Objetivo >> Retome o texto sobre a economia brasileira no segundo governo Vargas e escreva a continuação a partir da última frase apresentada.

Economia Brasileira no Segundo Governo Vargas (1951-1954)

Retrato de Getúlio Vargas, presidente do Brasil em dois momentos distintos: de 1930 a 1945, e de 1951 até 1954.
Retrato de Getúlio Vargas, presidente do Brasil em dois momentos distintos: de 1930 a 1945, e de 1951 até 1954. Imagem de domínio público.

O segundo governo Vargas ocorreu de 1951 até 1954, quando Getúlio Vargas voltou ao poder após um breve intervalo de governo de Eurico Gaspar Dutra. Durante esse período, o Brasil enfrentou cenários adversos: inflação, déficit público e crises cambiais. Em termos de política monetária e fiscal, houve tanto políticas contracionistas quanto políticas expansionistas — porque o governo precisava enfrentar os males econômicos, porém não queria abrir mão da prerrogativa de estimular o desenvolvimento econômico. Similarmente, na política cambial, o protecionismo foi frequentemente empregado como forma de incentivar a indústria nacional. Apesar dos benefícios dessa política, ela tornava difícil o combate à inflação. Como um todo, esse período da história do Brasil foi caracterizado por sucessivas crises monetárias, fiscais e cambiais, as quais não seriam adequadamente resolvidas por Vargas, e deixariam um legado perverso.


Quando Vargas disputou as eleições presidenciais de 1950, ele propunha realizar um governo dividido em duas etapas — “Após Campos Sales, Rodrigues Alves”, em suas palavras. Era uma alusão a dois governos da Primeira República: o primeiro caracterizado por ajustes econômicos, e o segundo marcado pela retomada dos projetos de incentivo ao crescimento econômico.

Material >>
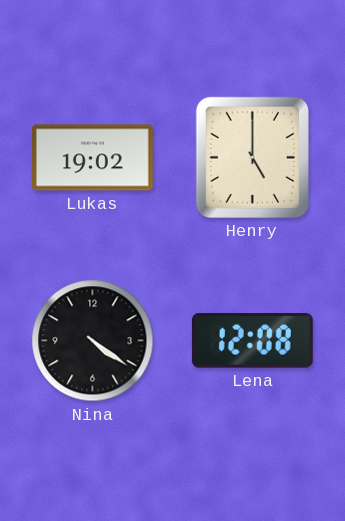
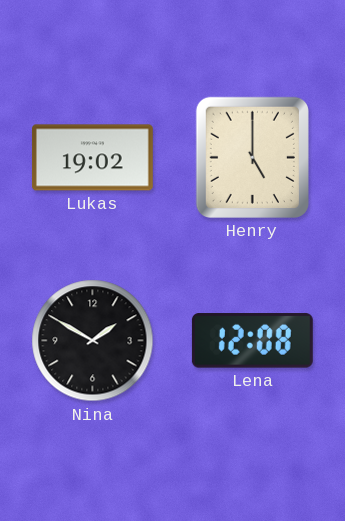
Nina: 4:21 -> 1:50
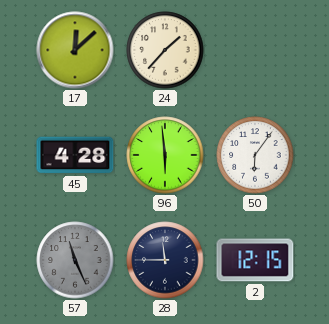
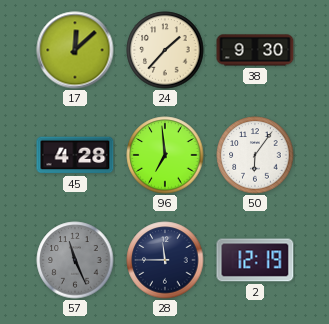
38: none -> 9:30
96: 5:59 -> 6:59
2: 12:15 -> 12:19
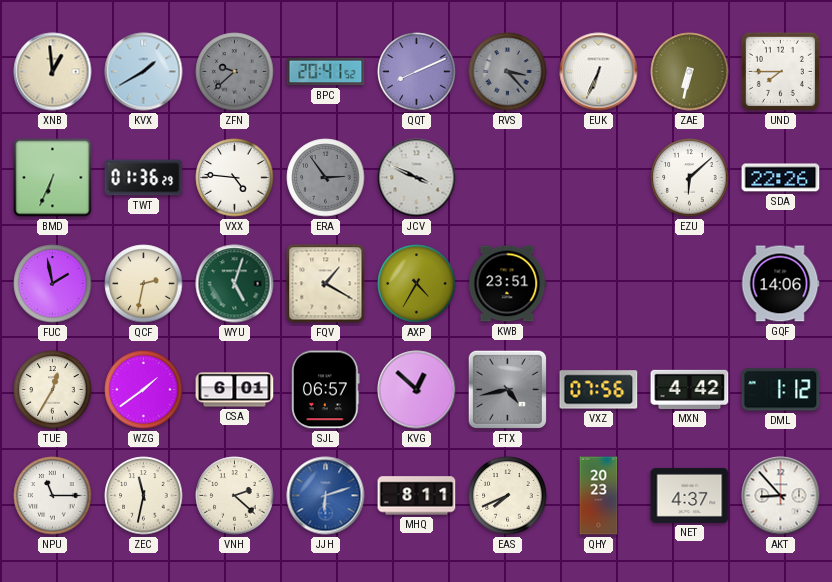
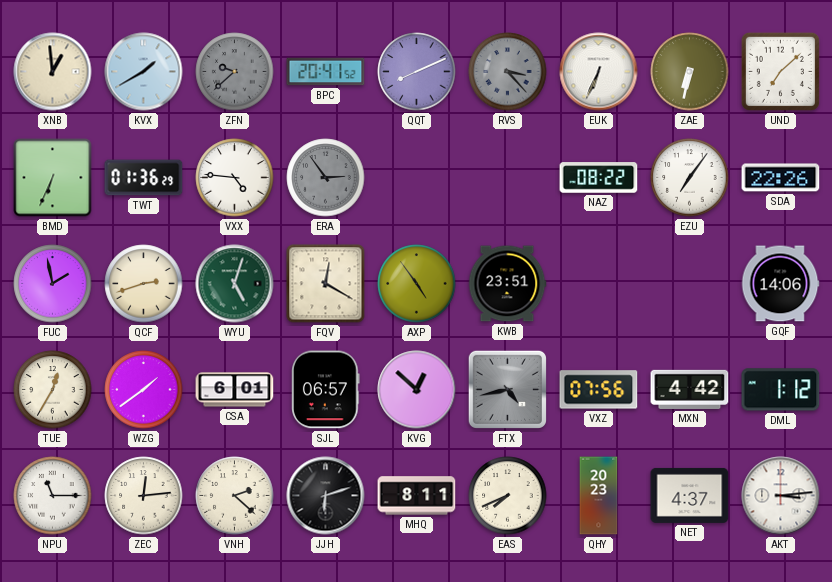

Resposta >>
No início, os ajustes econômicos eram necessários porque o Brasil enfrentava um quadro de inflação e déficit público. Nesse sentido, o Ministério da Fazenda, chefiado por Horácio Lafer, adotou políticas monetária e fiscal contracionistas. Todavia, havia dois elementos que minavam a eficácia dessas medidas:

  • Expansão do crédito: O presidente do Banco do Brasil, Ricardo Jafet, insistia em expandir a concessão de crédito, a despeito das orientações do governo.
  • Plano Nacional de Reaparelhamento Econômico (Plano Lafer): Elaborado em novembro de 1951, ele foi uma tentativa de desenvolver alguns setores da economia: agricultura, indústria de base, infraestrutura logística e energia. Para investir neles, o governo previa aumentar impostos e captar recursos externos, principalmente dos Estados Unidos. O dinheiro para o plano seria destinado ao recém-criado Fundo de Reaparelhamento Econômico.

Naquela época, o balanço de pagamentos do Brasil estava em situação favorável. O preço do café aumentava, e esperava-se que os estadunidenses investissem na América Latina como forma de angariar apoio em meio à Guerra da Coreia. Contudo, os Estados Unidos não tinham tantas pretensões assim de investir no Brasil. Eles preocupavam-se com as políticas nacionalistas de Vargas e, também, ficaram contrariados com a recusa dos brasileiros de enviar tropas para o conflito na Península Coreana. Na ausência do capital estrangeiro, o Plano Lafer esteve fadado ao fracasso. Ele foi aprovado com grande resistência pelo Congresso, e suas metas apenas seriam concretizadas no governo de Juscelino Kubitschek.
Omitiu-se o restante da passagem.